Some other suggestions that parents may find useful in helping their child:


  • Be a good listener. Listen carefully for any misconceptions or distortions your child may have about the situation.
  • Provide physical closeness. Spend extra time with your child.  Talk and offer reassurance.
  • Encourage your child to ask questions and to discuss his/her feelings.

We are deeply saddened by the loss of Mrs. King and will make every effort to help you and your child as you need.  Please do not hesitate to contact the school if we can be of additional assistance to you and/or your child during this difficult time.




Amy Willis

Rocky Ridge School Counselor


What to expect at school:


Each of the classroom teachers will have this script to use with their class if needed.  We as a staff are all experiencing the disbelief and feelings of grief as well and may be searching for the right words to say, so hopefully this will help those teachers that may be unsure.  After researching childhood grief and obtaining advice from the National Association of School Psychologist, USC National Center for School Crisis and Bereavement, the Amelia Center, the Dougy Foundation, and the US Department of Education I have edited this script to make sure it is delivered in the way advised by these organizations to include the facts and opportunities to seek help if needed.  Teachers know their students best and have the freedom to adjust and edit parts of the script below to make it appropriate for their class.


Example script:

We received some very sad news over the Thanksgiving break.  Our librarian, Mrs. King, was out of town visiting her daughter for the holiday and was hit by a car while crossing the road with her family.  Unfortunately, Mrs. King was killed by the injuries caused by the car.  Her husband and daughter were also injured but are still alive and are recovering at the hospital in Denver, Colorado.

*Facts are important to dispel any rumors and confusion.

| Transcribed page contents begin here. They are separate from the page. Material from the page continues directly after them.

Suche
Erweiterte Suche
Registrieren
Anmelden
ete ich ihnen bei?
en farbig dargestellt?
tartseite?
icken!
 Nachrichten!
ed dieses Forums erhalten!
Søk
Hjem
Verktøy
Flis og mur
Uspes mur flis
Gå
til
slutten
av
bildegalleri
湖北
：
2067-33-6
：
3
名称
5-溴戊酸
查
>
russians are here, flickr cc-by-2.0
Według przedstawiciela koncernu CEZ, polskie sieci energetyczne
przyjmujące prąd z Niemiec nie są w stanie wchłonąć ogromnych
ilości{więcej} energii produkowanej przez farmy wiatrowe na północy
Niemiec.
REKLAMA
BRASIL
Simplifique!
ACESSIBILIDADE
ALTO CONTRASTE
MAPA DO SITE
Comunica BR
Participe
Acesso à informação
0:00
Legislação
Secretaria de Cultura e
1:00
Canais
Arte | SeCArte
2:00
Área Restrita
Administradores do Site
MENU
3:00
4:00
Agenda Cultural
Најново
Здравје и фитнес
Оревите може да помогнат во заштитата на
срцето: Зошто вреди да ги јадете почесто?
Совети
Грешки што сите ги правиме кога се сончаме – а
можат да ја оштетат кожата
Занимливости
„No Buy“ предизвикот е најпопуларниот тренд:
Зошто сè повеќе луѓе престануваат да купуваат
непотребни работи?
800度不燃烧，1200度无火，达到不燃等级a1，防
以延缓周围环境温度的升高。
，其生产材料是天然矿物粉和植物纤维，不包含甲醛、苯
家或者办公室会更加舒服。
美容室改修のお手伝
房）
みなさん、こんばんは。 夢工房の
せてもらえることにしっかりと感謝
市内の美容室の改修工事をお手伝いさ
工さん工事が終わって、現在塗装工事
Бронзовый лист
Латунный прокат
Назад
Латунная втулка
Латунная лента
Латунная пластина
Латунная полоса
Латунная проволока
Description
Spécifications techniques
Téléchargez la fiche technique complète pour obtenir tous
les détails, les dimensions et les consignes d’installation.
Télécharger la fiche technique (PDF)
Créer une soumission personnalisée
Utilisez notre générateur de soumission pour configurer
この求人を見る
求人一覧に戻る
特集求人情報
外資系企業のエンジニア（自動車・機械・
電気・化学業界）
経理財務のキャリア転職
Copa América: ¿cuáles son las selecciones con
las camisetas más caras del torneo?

We will all miss Mrs. King and know that this news is very difficult for all of us to accept and that we will need to support each other during the grieving process. *empathy

I understand that many of you may be upset, confused, and have questions about Mrs. King’s death. I will try to answer any questions that I can. If you would like, we will take some extra time this morning to talk about what has happened.*empathy

At times like this, it is okay to have many different feelings, including sadness, anger, and disbelief. It is okay to cry. Together, we can talk about whatever you may be feeling or want to talk about. If I can not answer your questions, or you would like to talk to someone privately, we have some extra counselors here today in the theater to assist any students who may want or need to talk with someone about how they are feeling. I want you to know that all of the adults in the building are here to help you in any way that we can. *Resources available  

I will provide you with additional information as it becomes available. *honesty and openness


NOTE TO TEACHERS:  Check to see how students are doing – does anyone have any questions – does anyone need some time to talk with a counselor – if so, please send them to the theater with one of the passes provided.

During their library time tomorrow, one of the HEART Team members will also be available to read the book, I MISS YOU by Pat Thomas.  After reading the book, students will have the opportunity to write a short letter, draw a picture, or write down some memories to help with the grieving process.